Paläoklimatischen Entwicklungen auf der Spur
Doch dann kam um 1200 v. Chr. unter bisher nicht geklärten Umständen das Aus: Der Staat zerbrach und die Hauptstadt Hattusa wurde schließlich sogar verlassen. Für diesen abrupten Kollaps wurden verschiedene Faktoren verantwortlich gemacht – militärische Niederlagen oder interne Machtkämpfe führten möglicherweise zum Ende. Eine weitere Rolle könnten allerdings auch gesellschaftliche Probleme im Zusammenhang mit Hungersnöten in Folge von Klimaeffekten gespielt haben. Dieser Möglichkeit sind die Forscher um Sturt Manning von der Cornell University in Ithaca im Rahmen ihrer Studie genauer nachgegangen.
Um Einblicke in die Klimabedingungen in Zentralanatolien zur fraglichen Zeit zu gewinnen, wendeten die Forscher dendrologische Verfahren an: Sie untersuchten Holzbalken von Wacholderbäumen, die aus einem Grabhügel 230 Kilometer westlich von Hattusa stammen. Sie wurden dort Jahrhunderte nach dem Untergang des Hethiterreichs verbaut, stammten aber von Bäumen, die bereits in der Ära ihrer Herrschaft gewachsen waren. Das Team untersuchte die Merkmale der datierbaren Ringstrukturen des Holzes und unterzogen sie zusätzlich einer Isotopenanalyse. Im Verhältnis der verschiedenen Atomsorten des Kohlenstoffs spiegelt sich die Wasserversorgung der Pflanze zu bestimmten Zeiten wider.

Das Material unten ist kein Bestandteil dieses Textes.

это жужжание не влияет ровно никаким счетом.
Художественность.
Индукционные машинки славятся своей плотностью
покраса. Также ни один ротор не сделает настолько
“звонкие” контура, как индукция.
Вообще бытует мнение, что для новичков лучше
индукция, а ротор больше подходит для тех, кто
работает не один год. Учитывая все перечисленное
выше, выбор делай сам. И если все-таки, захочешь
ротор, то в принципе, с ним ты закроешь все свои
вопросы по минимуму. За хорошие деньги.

Drei extreme Dürrejahre zur Zeit des Kollapses
Wie die Forscher berichten, zeichnete sich grundsätzlich ab, dass das Klima in der Region in der Spätzeit der Hethiter-Ära immer trockener wurde. In diesem Rahmen gab es allerdings eine besonders harte Phase, die genau zum Zeitfenster des Kollapses des Hethiterreiches passt: In den drei Jahren von 1198 bis 1196 v. Chr. herrschte extreme Dürre. “Wir haben dazu zwei sich ergänzende Hinweise”, sagt Manning. “Die schmalen Jahresringe deuten darauf hin, dass der Baum um sein Überleben gekämpft hat. In der Region ist der einzige plausible Grund dafür, dass es wenig Wasser gab. Es herrschte also Dürre und diese ist drei Jahre in Folge besonders schlimm. Die aus den Jahresringen gewonnenen stabilen Isotope bestätigen diese Erklärung zusätzlich“, sagt Manning.